Software systems that facilitate the automated management, scaling, discovery, and/or deployment of container-based applications or workloads.

  • Kubernetes: It is an orchestration system for Docker containers. It handles scheduling and manages workloads based on user-defined parameters.
  • Docker Swarm: It provides native clustering functionality for Docker containers, which lets you turn a group of Docker engines into a single, virtual Docker engine.
9. Monitoring

The end goal for your monitoring is to consolidate tools, reduce the total cost of ownership, and automate the configuration via machine learning.

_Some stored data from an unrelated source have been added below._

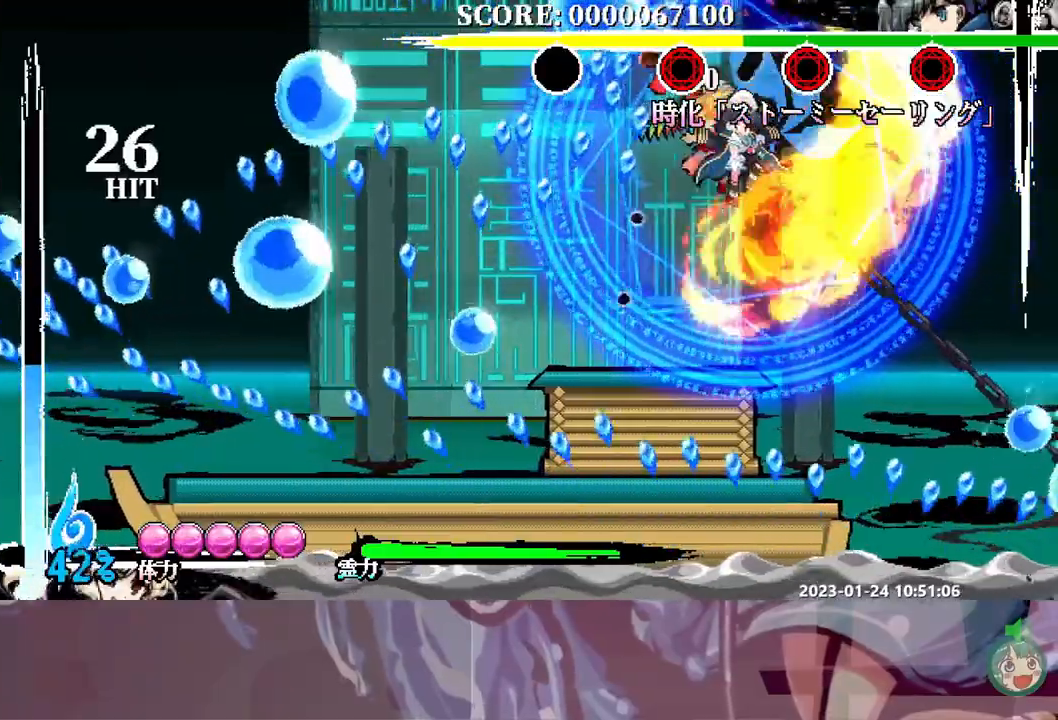
Gameplay with a controller (Xbox layout); each line is a JSON object with the inputs held at the frame after it. "events" lists button and stick changes between this image and that frame as [ms after this image, input, new state], when the widget could be followed in between. Not read: A L2 L3 R2 R3 X.
{"buttons": [], "events": [[17, "DPAD_RIGHT", "up"], [33, "Y", "down"], [117, "Y", "up"], [233, "DPAD_RIGHT", "down"], [350, "DPAD_RIGHT", "up"]]}
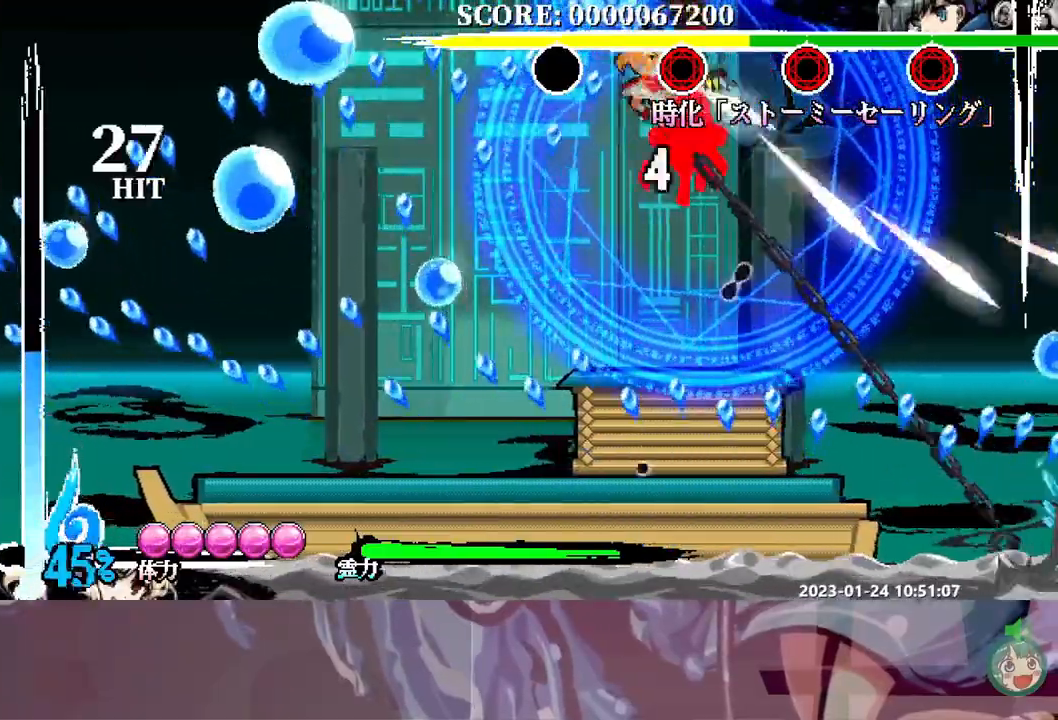
{"buttons": ["R1"], "events": [[167, "R1", "down"]]}
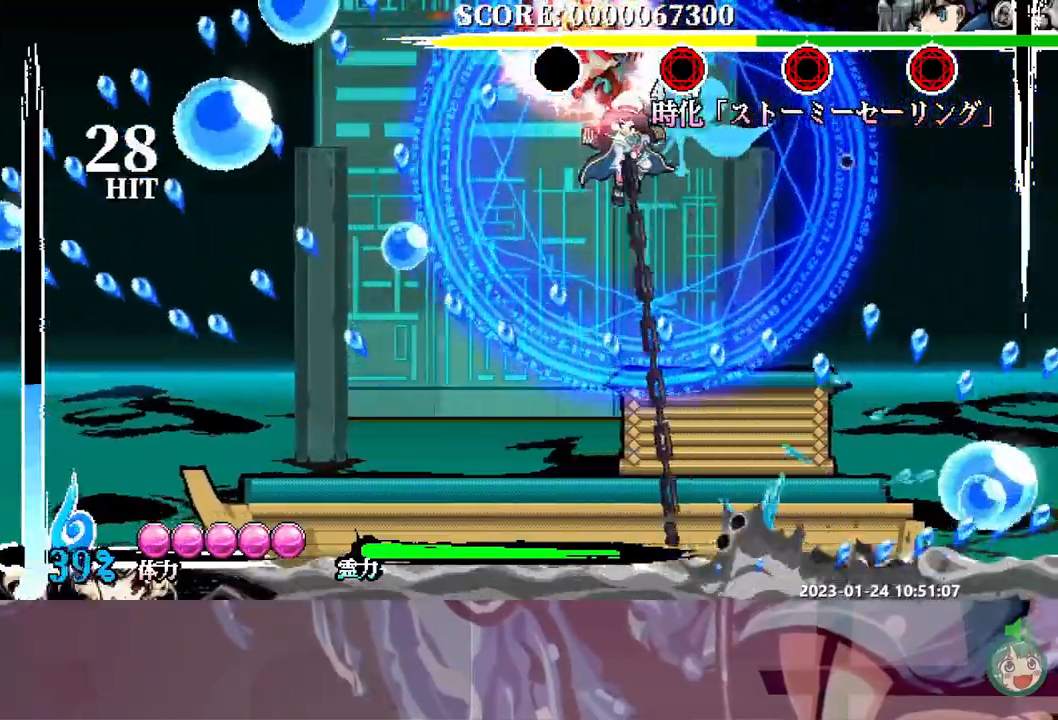
{"buttons": ["DPAD_LEFT"]}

  • Monitoring is defined on different levels like a system, platform, application etc. Data-driven based monitoring is done with the help of Zabbix.
  • ELK(Elasticsearch, Logstash & Kibana) Stack provides actionable insights in real time from almost any type of structured and unstructured data source.
  • Grafana is most commonly used for visualizing time series data from infrastructure and application analytics but many use it in other domains including industrial sensors, home automation, weather, and process control.
10. Collaboration & Notification
  • Rocket Chat: Rocket Chat is an open-source messaging app built with Meteor. It supports video conferencing, file sharing, voice messages, has a fully-featured API, and more. Rocket Chat is great for those who prefer to have full control over their communications.
  • Slack: It is basically a messaging app on steroids. It’s meant for teams and workplaces can be used across multiple devices and platforms, and is equipped with robust features that allow you to not only chat one-on-one with associates but also in groups. You’re able to upload and share files with them too, as well as integrate with other apps and services, such as Skype for video calls, and you can granularly control almost every setting, including the ability to create custom emoji.
11. Bug Management System

Bugs – Whether they be in the code or in the usability of the program, can be debilitating to any project, potentially causing the entire initiative to fail. For this reason, we use Bug Management System which enables us to identify those bugs and assure the quality of our code. For Bug Management System we use,

  • Use of systems such as GitLab and Taiga.
  • Workflow related to Bug Filing and Resolution Process
  • Integrating SCM System with Bug Resolution Process using Triggers or REST APIs.
12. Collaborative Documentation System

It includes:

  • Wiki basics
  • Using Media Wiki, Confluence etc.
  • Documenting DevOps Projects
  • Organizing Documents on a Wiki-Based System for the past DevOps Projects.
13. Security

Access Management

  • Users and groups
  • Access control lists
  • OpenSSH server
  • Lightweight Directory Access Protocol (LDAP)
  • Active directory (AD)
14. Basic troubleshooting
  • nc – Simple TCP proxies, shell-script based HTTP clients and servers, network daemon testing
  • netstat- Displaying the Routing Table
  • traceroute- Provides information about the number of routes present between source to destination
  • vmstat- Summary information on Memory, Processes, Paging etc.
  • iostat – Gives Central Processing Unit (CPU) statistics and input/output statistics for devices and partitions
  • lsof- List open files(Linux/Unix considers everything as files)
    top- Provides a dynamic real-time view of a running system
  • nslookup- Query Internet domain name servers for information
  • ping – Packet Internet Groper
  • tcpdump- Dumps traffic on a network
  • dig – Domain Information Groper, for DNS lookup and to query DNS name servers
  • sar – Collect, report, or save system activity information
  • uptime – To get a snapshot of info about the servers time since the last reboot, and load
  • ifconfig – Configures or displays network interface parameters for a network by using TCP/IP
  • route – To show/manipulate the IP routing table

There are definitely more tools that facilitate various aspects of DevOps environment, but DevOps isn’t just about the tools.Make sure tools are being used right way and for right reasons. It’s essential that the tools and applications used to develop, test, deploy, monitor and manage applications all work seamlessly together.